Remember, this is not a government takeover of the insurance industry. The government will only tell insurance companies the following:
- Who their customers must be
- What services they must provide
- What prices they can charge for their services
- What percentage of their profits they can spend on executive salaries, client services, administrative functions, etc.
This in no way is government-run health care (wink).
From The Hill:
The Obama administration issued new rules Tuesday that require insurance companies to cover people with preexisting medical conditions — one of the most popular provisions of President Obama’s healthcare law.
The Health and Human Services Department also began to implement other popular, but expensive, parts of the Affordable Care Act.

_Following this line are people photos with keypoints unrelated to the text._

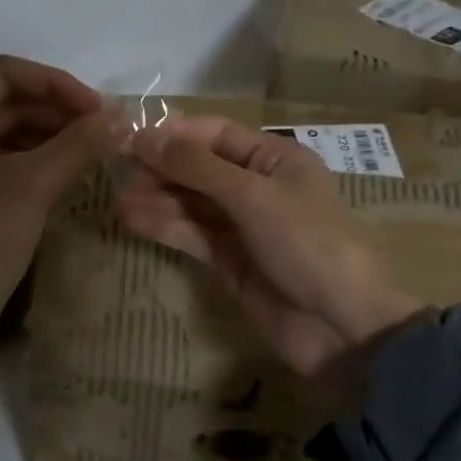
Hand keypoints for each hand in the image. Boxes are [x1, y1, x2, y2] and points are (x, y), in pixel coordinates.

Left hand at [0, 55, 126, 444]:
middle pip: (6, 102)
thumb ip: (78, 145)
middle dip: (56, 110)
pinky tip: (68, 177)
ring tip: (93, 152)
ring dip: (49, 136)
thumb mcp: (32, 187)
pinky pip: (2, 164)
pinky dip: (36, 163)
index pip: (5, 73)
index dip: (56, 82)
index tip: (98, 109)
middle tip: (103, 130)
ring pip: (6, 134)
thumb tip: (123, 115)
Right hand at [113, 117, 426, 379]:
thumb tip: (145, 137)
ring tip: (118, 202)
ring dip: (157, 200)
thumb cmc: (308, 244)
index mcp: (275, 159)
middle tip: (118, 174)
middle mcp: (257, 187)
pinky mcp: (230, 263)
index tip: (129, 140)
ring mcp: (243, 227)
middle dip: (161, 169)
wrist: (343, 326)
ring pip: (192, 204)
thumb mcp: (254, 196)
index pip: (215, 134)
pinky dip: (165, 228)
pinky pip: (193, 236)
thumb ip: (198, 168)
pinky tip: (134, 221)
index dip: (174, 135)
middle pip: (199, 168)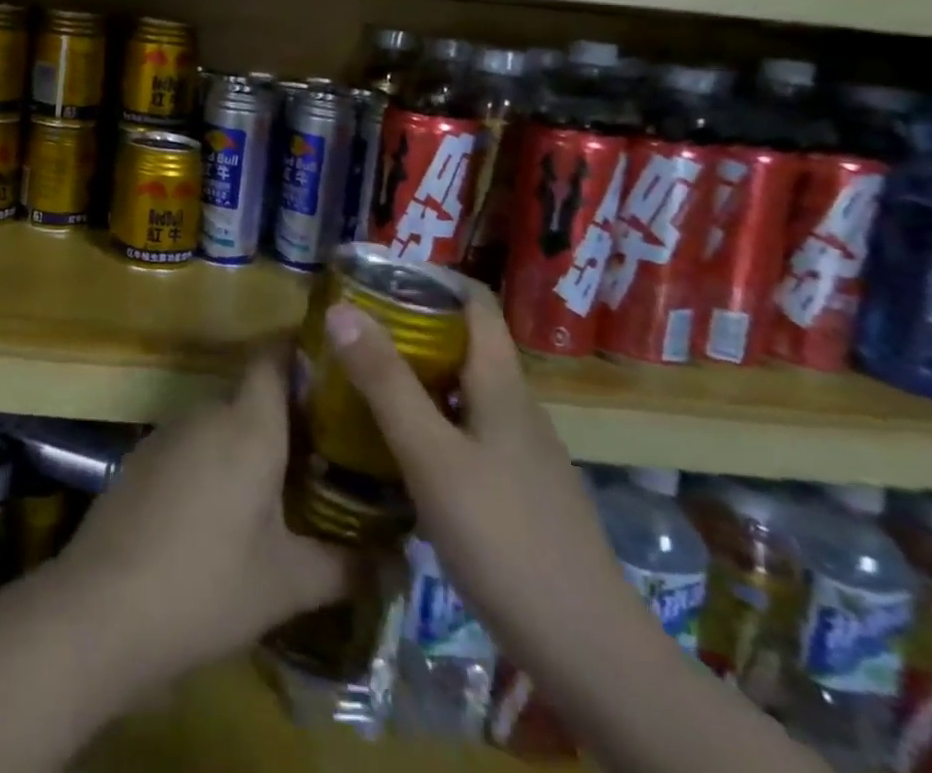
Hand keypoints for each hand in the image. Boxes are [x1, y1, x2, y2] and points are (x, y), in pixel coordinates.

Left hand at [55, 350, 352, 689]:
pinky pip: (194, 444)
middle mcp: (206, 413)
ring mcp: (168, 433)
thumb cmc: (208, 584)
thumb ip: (347, 566)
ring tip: (291, 480)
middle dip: (290, 412)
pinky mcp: (143, 458)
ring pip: (222, 421)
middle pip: (252, 392)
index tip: (336, 362)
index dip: (301, 347)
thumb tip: (397, 561)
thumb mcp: (287, 583)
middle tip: (332, 444)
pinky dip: (219, 460)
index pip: (274, 355)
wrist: (102, 607)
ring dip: (252, 440)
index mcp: (247, 424)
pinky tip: (231, 506)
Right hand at [322, 280, 629, 658]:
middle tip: (350, 328)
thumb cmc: (506, 539)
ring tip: (359, 378)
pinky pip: (465, 431)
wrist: (591, 654)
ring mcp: (521, 454)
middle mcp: (516, 409)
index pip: (475, 302)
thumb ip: (385, 383)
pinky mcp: (517, 493)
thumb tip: (340, 309)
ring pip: (462, 390)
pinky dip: (427, 419)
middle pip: (464, 343)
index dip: (430, 277)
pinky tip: (395, 445)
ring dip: (414, 374)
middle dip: (408, 326)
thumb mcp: (431, 455)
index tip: (376, 276)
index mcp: (503, 386)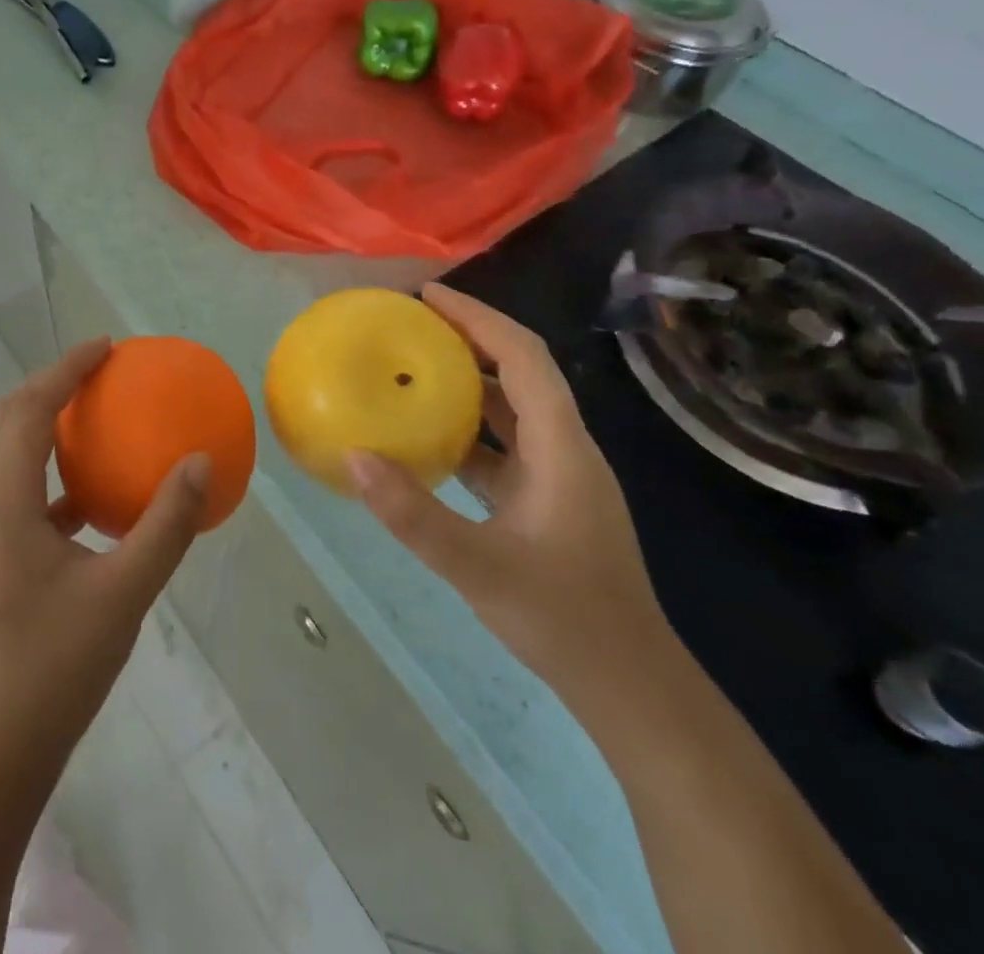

Regulations released Tuesday will prohibit insurers from charging women a higher premium than men, and will require plans in every state to cover certain services.
The regulations still leave key questions unanswered, including the structure of a federally run insurance exchange in the roughly 30 states that won’t set up their own. HHS officials said more information on the federal exchange will be coming soon.
“I’m confident states will have what they need to move forward,” HHS Secretary Kathleen Sebelius told reporters Tuesday.
…
The new regulations also put a finer point on some of the most politically popular elements of Obama’s signature healthcare law. The proposed rules implement the health law’s ban on denying coverage to people with preexisting conditions and also require insurers to renew those customers’ coverage.
HHS also began putting in place new limits on how much insurers can vary their premiums — for example, allowing them to charge older patients only three times more than younger customers. The law prohibits insurers from varying premiums at all based on some factors, including gender.
The regulations also bar insurers from charging sick customers a higher premium. Everyone who buys insurance through a newly created exchange, rather than getting it through an employer, will be combined into one large risk pool, meaning insurance companies can spread out their risks more broadly.